Pan Daniel od 5 lat prowadzi swoją firmę, przy ulicy Kościuszki w Gryficach. Nigdy nie zdarzały się włamania czy kradzieże z terenu jego sklepu. Jednak w ubiegłym miesiącu spokojna okolica zamieniła się w ulubione miejsce dla złodziejaszków.
- W ciągu kilku tygodni, przynajmniej raz w tygodniu ktoś mnie okradał. Złodzieje przechodzili przez mur, wchodzili na podwórko i wynosili co tylko wpadło w ich ręce: piła stołowa, rusztowanie aluminiowe – wymienia w rozmowie z reporterem SuperPortalu24 Daniel Szczepański – właściciel sklepu Majster w Gryficach. - Jednak najbardziej rozzłościła mnie kradzież okien, które miały trafić do klientów następnego dnia – opowiada pan Daniel.

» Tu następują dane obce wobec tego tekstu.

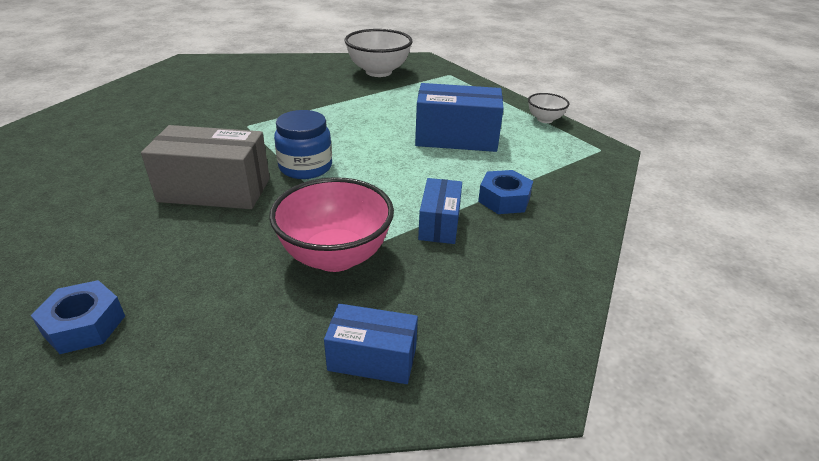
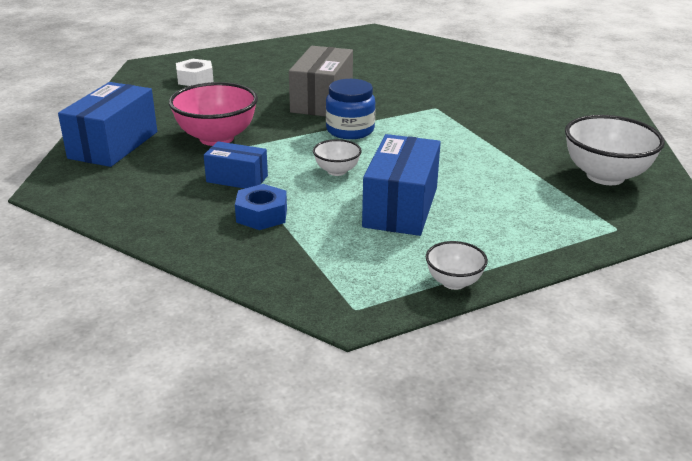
camera: 100 degrees right, 5 degrees down
(84, 325) = (195, 79): blue nut -> white nut
(372, 358) = (113, 145): blue box -> blue box, size x1.70
(402, 168) = (337, 171): none -> white bowl

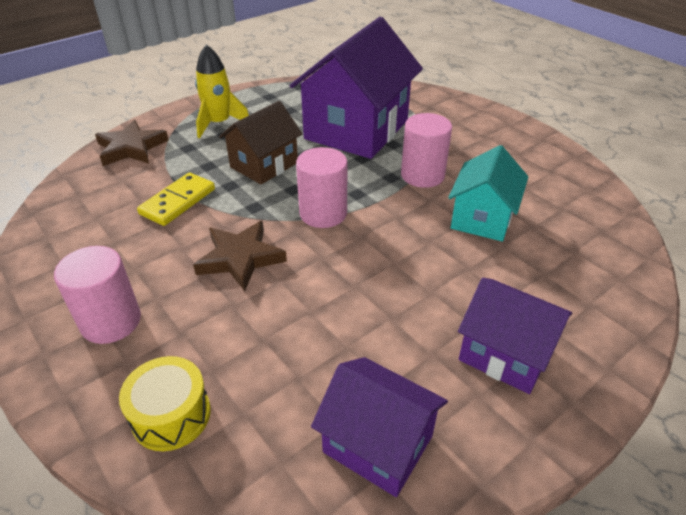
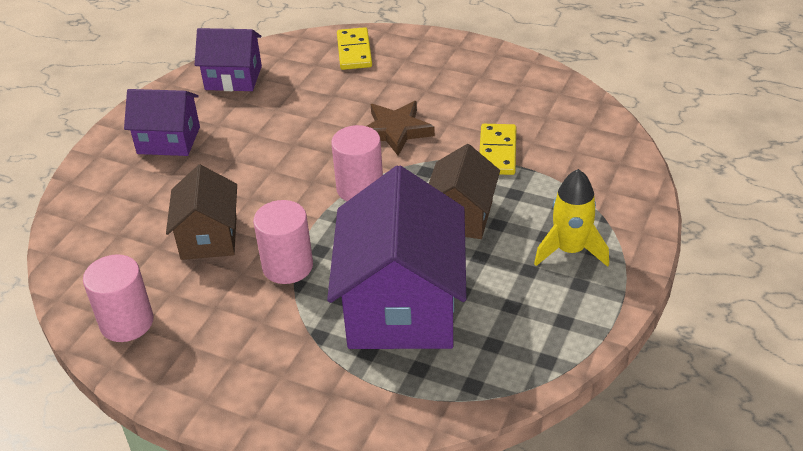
camera: 155 degrees right, 0 degrees up
(111, 321) = (440, 70): pink cylinder -> pink cylinder (127, 322)
(131, 148) = (616, 184): brown star -> none
(171, 415) = (354, 51): yellow drum -> yellow domino
(482, 218) = (209, 237): turquoise house -> brown house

Skoro kradzieże się nasiliły, przedsiębiorca na podwórku postawił metalowy kontener, w którym zamyka wszystkie cenne narzędzia czy produkty. To wcale nie przeszkodziło rabusiom. – Wczoraj złodzieje przyszli i próbowali odciąć katalizator z rurą wydechową z naszego samochodu dostawczego. – Nie mam już sił do obrony przed nieznajomymi, którzy ciągle mnie okradają – przyznaje załamany przedsiębiorca, który prosi o pomoc i wyznacza 2 000 złotych nagrody za wskazanie sprawców.
Sprawą zajmuje się policja w Gryficach, a właściciel sklepu próbuje znaleźć bandytów na własną rękę. Być może ktoś z państwa rozpoznaje czapkę (zdjęcie nr 3) która została zgubiona najprawdopodobniej przez jednego ze złodziejów?